Time to Prepare: 5mins
Time to Cook : 15mins
•2 cups Rolled oats
•1 cup Pumpkin seeds
•1 ½ cups Puffed Millet (or puffed rice or buckwheat)
•½ cup dried fruit, roughly chopped (sultanas, dates, figs, goji berries)
,•¼ tsp sea salt
•1 – 1 ½ Tbsp matcha powder (to your taste)
•1/2 cup Lakanto Maple Syrup
•½ cup Hulled Tahini
•2 Tbsp. Coconut oil
1. Preheat oven to 160°C. Combine oats and pumpkinseeds on a baking sheet and bake for 10-15 minutes, stirring once or twice, until the oats are golden.
2. In a small saucepan combine the maple syrup, tahini & coconut oil. Whisk to combine. Be careful not to overheat.

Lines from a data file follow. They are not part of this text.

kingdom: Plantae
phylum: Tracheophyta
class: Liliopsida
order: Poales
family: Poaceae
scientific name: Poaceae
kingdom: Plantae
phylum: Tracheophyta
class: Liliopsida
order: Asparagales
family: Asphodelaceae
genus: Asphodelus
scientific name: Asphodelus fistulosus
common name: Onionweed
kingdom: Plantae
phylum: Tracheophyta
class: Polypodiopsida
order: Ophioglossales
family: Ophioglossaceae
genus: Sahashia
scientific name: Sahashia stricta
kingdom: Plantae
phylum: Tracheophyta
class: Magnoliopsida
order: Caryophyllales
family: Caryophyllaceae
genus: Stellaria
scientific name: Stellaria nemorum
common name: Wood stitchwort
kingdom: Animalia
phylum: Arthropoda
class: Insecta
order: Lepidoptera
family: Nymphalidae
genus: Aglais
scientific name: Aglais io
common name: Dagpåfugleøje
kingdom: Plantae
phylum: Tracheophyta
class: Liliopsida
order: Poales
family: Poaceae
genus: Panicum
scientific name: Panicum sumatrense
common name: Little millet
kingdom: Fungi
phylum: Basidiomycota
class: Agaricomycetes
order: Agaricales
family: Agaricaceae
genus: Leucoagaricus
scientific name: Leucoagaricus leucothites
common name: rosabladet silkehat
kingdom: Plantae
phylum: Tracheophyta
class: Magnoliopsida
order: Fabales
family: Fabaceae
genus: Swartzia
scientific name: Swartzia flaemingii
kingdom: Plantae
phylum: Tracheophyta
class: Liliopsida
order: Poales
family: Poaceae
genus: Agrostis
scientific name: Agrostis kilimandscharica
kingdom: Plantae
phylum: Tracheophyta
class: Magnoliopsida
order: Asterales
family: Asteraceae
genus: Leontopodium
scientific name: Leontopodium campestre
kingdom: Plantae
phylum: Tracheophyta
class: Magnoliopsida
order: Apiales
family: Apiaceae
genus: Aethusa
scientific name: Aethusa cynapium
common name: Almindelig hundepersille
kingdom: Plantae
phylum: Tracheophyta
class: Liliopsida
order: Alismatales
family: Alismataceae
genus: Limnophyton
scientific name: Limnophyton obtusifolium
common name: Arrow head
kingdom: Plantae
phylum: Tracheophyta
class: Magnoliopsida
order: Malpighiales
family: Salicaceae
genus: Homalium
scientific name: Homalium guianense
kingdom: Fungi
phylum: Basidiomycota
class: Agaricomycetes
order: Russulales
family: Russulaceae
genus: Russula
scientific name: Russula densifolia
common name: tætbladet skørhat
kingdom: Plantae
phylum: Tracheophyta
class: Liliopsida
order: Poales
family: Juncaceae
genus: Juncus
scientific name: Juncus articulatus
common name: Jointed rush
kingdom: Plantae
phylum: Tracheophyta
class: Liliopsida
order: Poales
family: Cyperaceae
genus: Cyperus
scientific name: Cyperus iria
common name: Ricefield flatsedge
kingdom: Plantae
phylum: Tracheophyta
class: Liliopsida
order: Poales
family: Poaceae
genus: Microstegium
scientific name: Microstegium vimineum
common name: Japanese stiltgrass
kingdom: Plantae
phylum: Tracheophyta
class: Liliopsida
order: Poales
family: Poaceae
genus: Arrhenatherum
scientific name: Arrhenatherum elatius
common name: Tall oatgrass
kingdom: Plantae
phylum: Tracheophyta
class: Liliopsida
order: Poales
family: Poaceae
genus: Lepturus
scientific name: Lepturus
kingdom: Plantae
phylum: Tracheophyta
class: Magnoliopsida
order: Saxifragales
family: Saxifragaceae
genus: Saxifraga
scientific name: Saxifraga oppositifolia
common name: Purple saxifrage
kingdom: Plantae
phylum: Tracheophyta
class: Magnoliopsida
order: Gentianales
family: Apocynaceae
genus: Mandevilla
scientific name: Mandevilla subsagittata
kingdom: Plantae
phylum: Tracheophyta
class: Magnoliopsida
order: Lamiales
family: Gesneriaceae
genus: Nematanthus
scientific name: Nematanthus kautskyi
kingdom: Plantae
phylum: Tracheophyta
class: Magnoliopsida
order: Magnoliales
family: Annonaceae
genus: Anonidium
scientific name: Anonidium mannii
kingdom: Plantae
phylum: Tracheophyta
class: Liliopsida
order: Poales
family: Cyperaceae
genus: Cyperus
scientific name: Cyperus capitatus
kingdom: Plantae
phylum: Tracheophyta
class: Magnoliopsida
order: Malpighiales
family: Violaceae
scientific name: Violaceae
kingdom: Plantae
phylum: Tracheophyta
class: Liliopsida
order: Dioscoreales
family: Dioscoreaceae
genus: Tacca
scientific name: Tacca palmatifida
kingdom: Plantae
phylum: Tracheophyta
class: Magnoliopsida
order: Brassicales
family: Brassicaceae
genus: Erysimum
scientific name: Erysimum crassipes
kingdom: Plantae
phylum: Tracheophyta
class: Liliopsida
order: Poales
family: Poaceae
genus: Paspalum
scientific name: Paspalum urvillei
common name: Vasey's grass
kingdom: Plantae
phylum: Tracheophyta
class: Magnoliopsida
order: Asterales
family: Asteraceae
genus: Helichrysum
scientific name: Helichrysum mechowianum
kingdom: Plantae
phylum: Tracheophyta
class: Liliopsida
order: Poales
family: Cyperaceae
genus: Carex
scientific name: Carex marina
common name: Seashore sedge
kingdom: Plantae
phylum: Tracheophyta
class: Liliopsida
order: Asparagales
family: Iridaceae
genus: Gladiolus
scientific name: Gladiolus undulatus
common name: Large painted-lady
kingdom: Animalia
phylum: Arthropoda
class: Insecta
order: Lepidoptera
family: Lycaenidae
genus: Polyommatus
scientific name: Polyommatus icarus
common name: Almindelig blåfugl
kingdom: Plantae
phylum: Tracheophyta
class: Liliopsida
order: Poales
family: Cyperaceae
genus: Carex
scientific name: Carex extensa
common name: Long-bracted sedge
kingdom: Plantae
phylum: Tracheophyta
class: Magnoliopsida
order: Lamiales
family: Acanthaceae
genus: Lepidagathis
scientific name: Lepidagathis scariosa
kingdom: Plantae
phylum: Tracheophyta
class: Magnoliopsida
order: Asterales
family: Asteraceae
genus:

3. In a large bowl, combine the cooled oats and pumpkin seeds with the chopped dried fruit, millet puffs, salt, and matcha. Pour the wet ingredients over the dry ingredients and stir quickly to mix.
4. Pour the mix into a pan lined with baking paper. Press the mixture firmly, especially into the corners. Place in the fridge for a couple hours to firm up, then remove from fridge and slice into bars. Keep leftovers in the fridge for up two weeks.